§ **DIRECTIONS FOR THIS TASK**:
Present the lines below as a JSON list of strings, one string per line with blank lines omitted. Begin with the line containing "峰值内存 | 持续时间 |" and continue through the line containing "#### 5.3.2 并发性能测试".

[[ ENTRIES SHOWN, beginning ]]

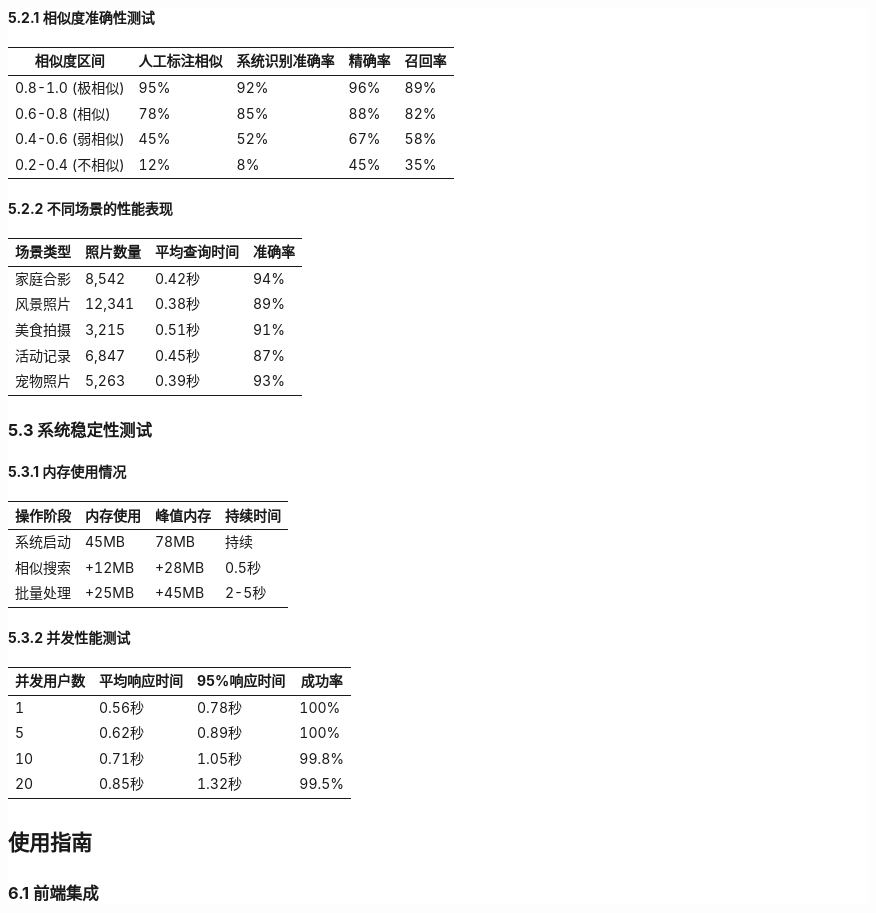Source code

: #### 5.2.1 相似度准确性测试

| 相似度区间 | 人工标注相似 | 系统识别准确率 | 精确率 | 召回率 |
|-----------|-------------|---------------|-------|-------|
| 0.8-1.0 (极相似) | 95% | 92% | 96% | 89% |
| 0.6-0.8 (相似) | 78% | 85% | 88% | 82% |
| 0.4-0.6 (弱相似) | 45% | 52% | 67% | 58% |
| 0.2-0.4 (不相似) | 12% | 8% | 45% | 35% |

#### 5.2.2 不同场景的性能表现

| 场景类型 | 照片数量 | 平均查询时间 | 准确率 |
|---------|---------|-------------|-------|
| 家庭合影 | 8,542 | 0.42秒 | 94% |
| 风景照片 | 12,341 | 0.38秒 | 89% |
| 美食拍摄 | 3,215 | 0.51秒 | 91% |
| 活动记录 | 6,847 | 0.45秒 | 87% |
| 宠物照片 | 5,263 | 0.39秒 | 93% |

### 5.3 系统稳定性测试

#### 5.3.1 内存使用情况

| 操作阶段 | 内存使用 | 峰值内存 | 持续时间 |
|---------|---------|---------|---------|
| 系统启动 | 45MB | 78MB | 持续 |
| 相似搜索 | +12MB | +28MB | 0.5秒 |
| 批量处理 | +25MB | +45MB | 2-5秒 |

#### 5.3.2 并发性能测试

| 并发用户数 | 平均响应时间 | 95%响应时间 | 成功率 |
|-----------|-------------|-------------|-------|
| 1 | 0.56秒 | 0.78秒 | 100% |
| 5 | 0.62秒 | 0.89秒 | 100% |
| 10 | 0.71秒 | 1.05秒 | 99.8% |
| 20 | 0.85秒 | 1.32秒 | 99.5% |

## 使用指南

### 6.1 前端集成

[[ ENTRIES SHOWN, end ]]
[[ ENTRIES SHOWN, beginning ]]

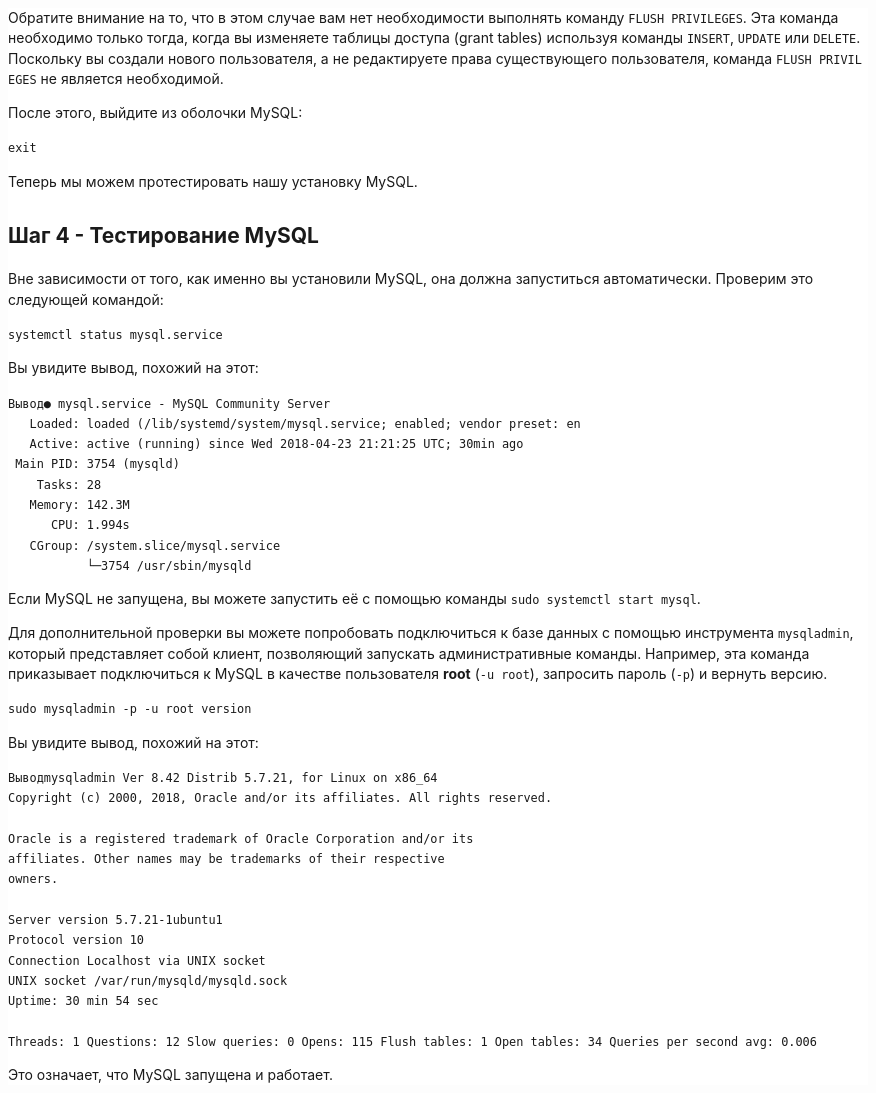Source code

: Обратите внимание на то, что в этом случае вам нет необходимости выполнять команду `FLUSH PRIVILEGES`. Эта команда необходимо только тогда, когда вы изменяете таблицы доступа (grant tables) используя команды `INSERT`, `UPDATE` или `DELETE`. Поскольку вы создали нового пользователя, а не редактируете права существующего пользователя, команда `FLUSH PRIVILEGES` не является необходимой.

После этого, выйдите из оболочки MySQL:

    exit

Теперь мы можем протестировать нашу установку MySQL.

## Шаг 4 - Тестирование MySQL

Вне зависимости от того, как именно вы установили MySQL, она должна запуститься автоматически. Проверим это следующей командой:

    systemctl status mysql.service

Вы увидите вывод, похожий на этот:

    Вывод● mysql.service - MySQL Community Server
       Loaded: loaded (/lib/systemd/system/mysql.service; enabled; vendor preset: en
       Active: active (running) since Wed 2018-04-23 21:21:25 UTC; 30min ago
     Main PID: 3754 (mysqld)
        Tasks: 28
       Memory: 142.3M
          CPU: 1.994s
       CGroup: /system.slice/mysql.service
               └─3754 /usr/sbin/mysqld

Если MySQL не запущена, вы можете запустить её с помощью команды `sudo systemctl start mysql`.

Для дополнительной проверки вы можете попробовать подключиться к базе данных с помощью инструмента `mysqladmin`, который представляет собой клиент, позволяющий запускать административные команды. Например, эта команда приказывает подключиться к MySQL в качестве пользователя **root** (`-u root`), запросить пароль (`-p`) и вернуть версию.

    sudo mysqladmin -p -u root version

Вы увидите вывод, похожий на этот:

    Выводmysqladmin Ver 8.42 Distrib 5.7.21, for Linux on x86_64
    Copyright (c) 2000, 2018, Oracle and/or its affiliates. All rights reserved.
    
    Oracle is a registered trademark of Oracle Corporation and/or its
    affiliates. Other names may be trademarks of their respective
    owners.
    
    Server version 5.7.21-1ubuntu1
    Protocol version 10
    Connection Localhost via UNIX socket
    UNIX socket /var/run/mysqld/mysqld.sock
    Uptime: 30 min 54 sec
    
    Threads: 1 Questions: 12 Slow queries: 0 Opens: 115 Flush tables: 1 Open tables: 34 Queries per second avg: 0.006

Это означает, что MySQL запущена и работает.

[[ ENTRIES SHOWN, end ]]
[[ ENTRIES SHOWN, beginning ]]

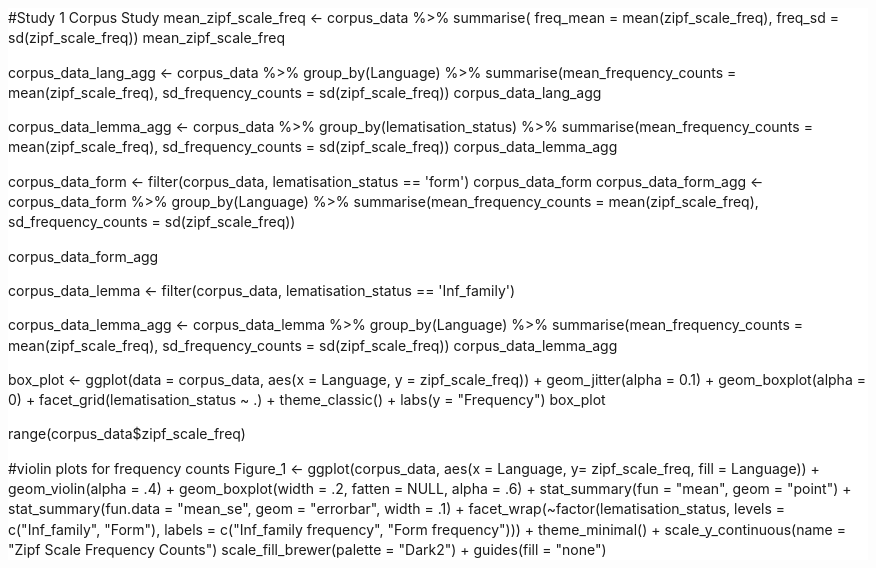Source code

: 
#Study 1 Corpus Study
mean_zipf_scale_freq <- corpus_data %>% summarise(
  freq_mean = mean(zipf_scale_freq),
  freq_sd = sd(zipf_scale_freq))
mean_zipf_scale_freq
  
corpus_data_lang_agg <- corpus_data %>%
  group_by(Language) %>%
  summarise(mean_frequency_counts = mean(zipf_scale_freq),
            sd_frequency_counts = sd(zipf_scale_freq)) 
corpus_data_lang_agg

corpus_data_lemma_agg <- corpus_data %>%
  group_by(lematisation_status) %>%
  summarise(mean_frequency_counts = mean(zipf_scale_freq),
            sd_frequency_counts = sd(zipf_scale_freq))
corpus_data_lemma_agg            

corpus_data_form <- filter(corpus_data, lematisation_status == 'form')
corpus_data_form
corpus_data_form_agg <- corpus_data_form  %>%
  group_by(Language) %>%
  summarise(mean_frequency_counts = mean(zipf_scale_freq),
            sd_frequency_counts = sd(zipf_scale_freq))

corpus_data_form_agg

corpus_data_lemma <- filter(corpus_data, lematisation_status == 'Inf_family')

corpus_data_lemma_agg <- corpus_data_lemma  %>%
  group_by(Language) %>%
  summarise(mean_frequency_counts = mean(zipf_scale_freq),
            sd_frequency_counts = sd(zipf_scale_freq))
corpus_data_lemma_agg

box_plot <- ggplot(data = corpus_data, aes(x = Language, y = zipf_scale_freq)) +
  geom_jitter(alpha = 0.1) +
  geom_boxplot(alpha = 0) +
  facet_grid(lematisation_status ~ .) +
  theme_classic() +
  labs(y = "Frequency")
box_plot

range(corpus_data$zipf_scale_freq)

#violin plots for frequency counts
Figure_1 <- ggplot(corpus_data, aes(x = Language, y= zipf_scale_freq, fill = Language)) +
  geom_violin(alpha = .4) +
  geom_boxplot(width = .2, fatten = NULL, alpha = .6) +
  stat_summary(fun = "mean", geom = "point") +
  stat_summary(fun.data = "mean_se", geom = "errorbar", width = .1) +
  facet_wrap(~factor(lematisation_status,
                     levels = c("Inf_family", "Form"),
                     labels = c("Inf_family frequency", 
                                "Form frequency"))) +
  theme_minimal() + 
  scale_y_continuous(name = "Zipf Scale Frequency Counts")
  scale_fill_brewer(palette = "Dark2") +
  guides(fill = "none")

[[ ENTRIES SHOWN, end ]]

§ **ANSWER SPACE**:
[
  "| 操作阶段 | 内存使用 | 峰值内存 | 持续时间 |",
  "|---------|---------|---------|---------|",
  "| 系统启动 | 45MB | 78MB | 持续 |",
  "| 相似搜索 | +12MB | +28MB | 0.5秒 |",
  "| 批量处理 | +25MB | +45MB | 2-5秒 |",
  "#### 5.3.2 并发性能测试"
]